The Baby Keeper! Designed to eliminate the hassel of where to put your baby while you pee! This special harness was made specifically for the purpose of hanging your youngster on the door of any public bathroom stall. While we do not recommend you place your purse in this location, due to the high rates of theft, we feel that your baby will be secure and comfortable hanging on the bathroom door while you drop a load! Also convientent for work at home parents who need a place to store the baby while completing those necessary filing tasks. Other uses may include: hanging your child on your own bathroom door so you can get that much needed bubble bath, storing your child in the closet while the boss is visiting for dinner, or hanging the child on the front door as a unique welcome wreath!

The Zaky Pillow! A uniquely designed pillow in the shape of human hands is perfectly designed for any parent who is infatuated with the Addam's Family! This pillow is specially made to provide the same comforting touch that Mommy or Daddy might provide. Perfect for the parents who simply cannot bother to hold their child. Also ideal for providing that special touch while Mommy and Daddy are off creating a little brother or sister.

The Walk-O-Long. Another Hand's Free Parenting device, designed for parents who feel that actually touching their child will create a psychological complex. This soft, comfortable, bungee cord will allow you to pick your toddler up off the floor during that clumsy learning to walk stage. No more stooping over to comfort a boo boo. Simply yank on the Walk-O-Long and your toddler will be up and running again in no time. This device is useful for children up to the age of 10. It can substitute as a leash when taking your child out in public and is ideal for helping to steady a child who is learning to roller skate. The Walk-O-Long is the perfect gift for any parent who is dreadfully afraid of catching some horrible germ from their young child. No more need for that dangerous parent-child contact.

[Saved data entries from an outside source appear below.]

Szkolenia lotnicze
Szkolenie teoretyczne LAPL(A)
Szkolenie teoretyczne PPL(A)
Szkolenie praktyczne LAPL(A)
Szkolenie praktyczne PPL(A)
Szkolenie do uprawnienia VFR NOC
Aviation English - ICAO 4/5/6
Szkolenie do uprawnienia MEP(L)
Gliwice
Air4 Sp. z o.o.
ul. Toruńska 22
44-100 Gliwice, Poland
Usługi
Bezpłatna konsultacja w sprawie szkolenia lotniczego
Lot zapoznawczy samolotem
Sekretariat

And finally, for the parent who simple does not have the time to bother with feeding time. We bring you the Pacifier Sipper! Put that sucking action to good use with this specially designed pacifier straw. Perfect for parents who's schedules are too busy to tend to their child's basic needs. Just pop in the binky and be on your way! Also ideal for parents who don't mind if their thirteen year old is running around with a pacifier in their mouth and no comprehension of how to use a cup. This fantastic product is brought to you by the makers of Beer Helmets! We guarantee your child will fit right in at any hillbilly gathering where men wear beer cans on their heads and drink out of them with straws. Finally, Daddy and Baby can bond over meal time.


Anonymous said...

Ok, I'm telling you whoever created this crap is an idiot. The sad thing is they are pry rich idiots because people will buy this junk. I CAN NOT BELIEVE THIS CRAP IS FOR REAL.
I bathed you in a bucket before it was the in thing. IT WAS CALLED "WE ARE POOR".

Piink said...

I like the baby keeper. Where would you put your infant while your toddler pees in a public bathroom?